Find optimal entailment threshold τ.


In [None]:
# Run threshold tuning experiment
from experiments.exp3_threshold_tuning import run_threshold_tuning

# TODO: Replace with actual data
# threshold_results, optimal_threshold = run_threshold_tuning(
#     queries, ground_truths, relevant_docs, corpus, config
# )

print("Experiment 3: Threshold Tuning")
print(f"Thresholds to test: {config['verification']['threshold_sweep']}")
print("See experiments/exp3_threshold_tuning.py for implementation")



## 5. Results Summary

Summarize results from all experiments.


In [None]:
# Load and summarize results
import json
import os

results_summary = {}

# Load results from each experiment
experiment_files = {
    "exp1": "results/exp1_baseline.json",
    "exp2": "results/exp2_retrieval_comparison.json",
    "exp3": "results/exp3_threshold_tuning.json",
    "exp4": "results/exp4_revision_strategies.json",
    "exp5": "results/exp5_decoding_strategies.json",
    "exp6": "results/exp6_iterative_training.json",
    "exp7": "results/exp7_ablation_study.json",
    "exp8": "results/exp8_stress_test.json"
}

for exp_name, exp_file in experiment_files.items():
    if os.path.exists(exp_file):
        with open(exp_file, 'r') as f:
            results_summary[exp_name] = json.load(f)
        print(f"Loaded {exp_name} results")
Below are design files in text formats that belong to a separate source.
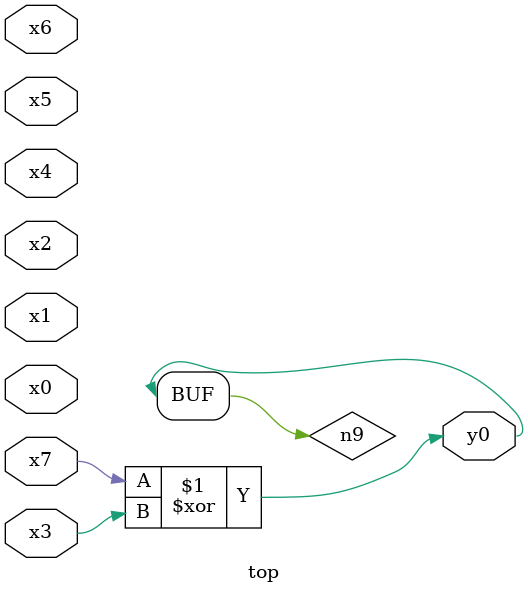
<source format=v>
module top( x0 , x1 , x2 , x3 , x4 , x5 , x6 , x7 , y0 );
  input x0 , x1 , x2 , x3 , x4 , x5 , x6 , x7 ;
  output y0 ;
  wire n9 ;
  assign n9 = x7 ^ x3 ;
  assign y0 = n9 ;
endmodule

</source>
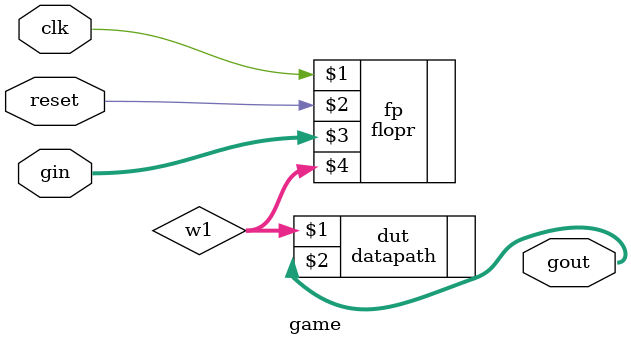
<source format=sv>
module game(input logic clk, reset, 
            input logic [63:0] gin,
            output logic [63:0] gout);

logic [63:0] w1;

flopr fp (clk,reset, gin, w1);

   datapath dut (w1, gout); 

endmodule
</source>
print(f"\nLoaded {len(results_summary)} experiment result files")



## 6. Key Metrics Summary

Display key metrics in table format.


In [None]:
# Create summary table
metrics_table = []

# Key metrics to track
key_metrics = [
    "recall@20", "coverage", "factual_precision",
    "hallucination_rate", "verified_f1", "f1_score"
]

# TODO: Populate with actual results
# For now, placeholder structure
print("Key Metrics Summary:")
print("=" * 60)
print(f"{'Metric':<20} {'Target':<15} {'Achieved':<15}")
print("=" * 60)
print(f"{'Recall@20':<20} {'≥0.95':<15} {'TBD':<15}")
print(f"{'Coverage':<20} {'≥0.90':<15} {'TBD':<15}")
print(f"{'Factual Precision':<20} {'≥0.90':<15} {'TBD':<15}")
print(f"{'Hallucination Rate':<20} {'≤0.10':<15} {'TBD':<15}")
print(f"{'Verified F1':<20} {'≥0.52':<15} {'TBD':<15}")
print("=" * 60)